The most aggressive rate-hike forecast on Wall Street this year threatens to extend headwinds for Bitcoin and risk assets.
The most aggressive rate-hike forecast on Wall Street this year threatens to extend headwinds for Bitcoin and risk assets.

Bank of America expects the Fed to raise rates three times in 2026, a hawkish shift threatening tighter conditions for Bitcoin and crypto. BofA Global Research now sees the federal funds rate rising 75 basis points across meetings in September, October and November, the bank said Monday.
"After the meeting, there is a much higher risk that the Fed will hike this year," Michael Widmer, commodity strategist at Bank of America, wrote Friday. The forecast aligns BofA with Wall Street's most aggressive rate calls and marks a sharp reversal from expectations that new Fed Chair Kevin Warsh would usher in a more dovish era.
The shift follows Warsh's first Federal Open Market Committee meeting, where the central bank held rates at 3.5% to 3.75% for the fourth consecutive time. Inflation at 4.2% in May — the highest since April 2023 — has kept the Fed on a hawkish path, with BofA seeing no cuts before the second half of 2027. Goldman Sachs echoed that timeline, cutting its gold price target to $4,900 an ounce from $5,400 and saying it expects no rate cuts before H2 2027.
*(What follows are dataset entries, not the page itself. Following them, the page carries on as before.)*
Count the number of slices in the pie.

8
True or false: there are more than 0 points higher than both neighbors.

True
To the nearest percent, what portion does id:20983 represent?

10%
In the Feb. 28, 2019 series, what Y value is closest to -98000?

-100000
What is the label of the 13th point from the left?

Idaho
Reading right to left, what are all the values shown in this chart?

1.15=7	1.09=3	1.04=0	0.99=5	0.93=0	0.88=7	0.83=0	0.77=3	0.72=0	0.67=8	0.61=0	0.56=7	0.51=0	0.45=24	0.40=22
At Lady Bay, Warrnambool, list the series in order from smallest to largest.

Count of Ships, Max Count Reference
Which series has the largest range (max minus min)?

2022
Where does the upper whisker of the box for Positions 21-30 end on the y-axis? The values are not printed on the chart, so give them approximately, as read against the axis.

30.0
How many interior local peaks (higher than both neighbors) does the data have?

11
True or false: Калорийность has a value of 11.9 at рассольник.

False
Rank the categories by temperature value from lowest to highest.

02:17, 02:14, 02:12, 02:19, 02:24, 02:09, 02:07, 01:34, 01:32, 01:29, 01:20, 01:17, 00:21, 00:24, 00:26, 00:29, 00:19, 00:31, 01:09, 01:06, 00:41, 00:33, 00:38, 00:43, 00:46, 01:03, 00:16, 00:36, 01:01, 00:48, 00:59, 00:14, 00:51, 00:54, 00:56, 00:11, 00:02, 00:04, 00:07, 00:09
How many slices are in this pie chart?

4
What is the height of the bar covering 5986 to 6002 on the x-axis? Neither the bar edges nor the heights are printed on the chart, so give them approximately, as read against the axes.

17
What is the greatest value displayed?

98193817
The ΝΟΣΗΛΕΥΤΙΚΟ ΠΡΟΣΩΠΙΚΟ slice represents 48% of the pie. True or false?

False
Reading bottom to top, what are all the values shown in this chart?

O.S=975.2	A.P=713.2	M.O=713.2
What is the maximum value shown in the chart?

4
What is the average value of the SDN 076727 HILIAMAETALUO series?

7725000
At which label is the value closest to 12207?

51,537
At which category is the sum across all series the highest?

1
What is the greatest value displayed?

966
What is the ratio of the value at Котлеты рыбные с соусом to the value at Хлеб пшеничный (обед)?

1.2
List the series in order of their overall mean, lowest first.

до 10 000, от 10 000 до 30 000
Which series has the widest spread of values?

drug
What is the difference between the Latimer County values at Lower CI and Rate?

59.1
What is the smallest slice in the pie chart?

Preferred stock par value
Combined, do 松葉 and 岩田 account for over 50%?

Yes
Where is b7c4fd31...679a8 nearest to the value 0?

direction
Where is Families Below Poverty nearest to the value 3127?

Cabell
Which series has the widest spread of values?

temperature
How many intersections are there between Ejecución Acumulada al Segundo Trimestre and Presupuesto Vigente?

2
Higher rates raise the opportunity cost of holding non-yielding assets like Bitcoin, historically correlating with reduced liquidity and downward pressure on crypto prices. BofA's commodity strategists said the shift from "inflationary cuts" to tighter monetary policy reduces gold upside by about 50 percent, a dynamic that extends to Bitcoin as a macro-sensitive asset. Deutsche Bank said gold could fall to $3,800 an ounce if the Fed delivers three to four rate hikes, while UBS warned that "downside risks to our views have increased materially."
Wall Street reprices risk across asset classes
The repricing of rate expectations has already begun reshaping Wall Street's outlook. BofA's gold strategists led by Widmer said the previous $6,000 target for gold now looks unlikely because the inflation backdrop remains "uncomfortable." Morgan Stanley commodity strategist Amy Gower said the bank's previous $5,200 gold forecast now appears "more challenging" given the hawkish Fed stance, particularly for ETF flows sensitive to real yields and the dollar.
For crypto markets, the transmission chain is direct: higher rates strengthen the dollar, push real yields higher and reduce appetite for risk-on assets. Bitcoin's correlation with macro liquidity conditions has been well-documented, with tightening cycles typically coinciding with drawdowns in crypto valuations. The CME FedWatch tool now reflects a significantly reduced probability of cuts through 2026, with BofA's forecast representing the most aggressive call among major Wall Street banks.
Warsh's hawkish hold at his debut FOMC meeting defied expectations that President Donald Trump's appointee would tilt dovish. Former Fed Chair Janet Yellen had previously criticized Trump's calls for lower rates as resembling "banana republic" behavior. The Fed's next policy decision is scheduled for September, when BofA expects the first of three quarter-point hikes.
This article is for informational purposes only and does not constitute investment advice.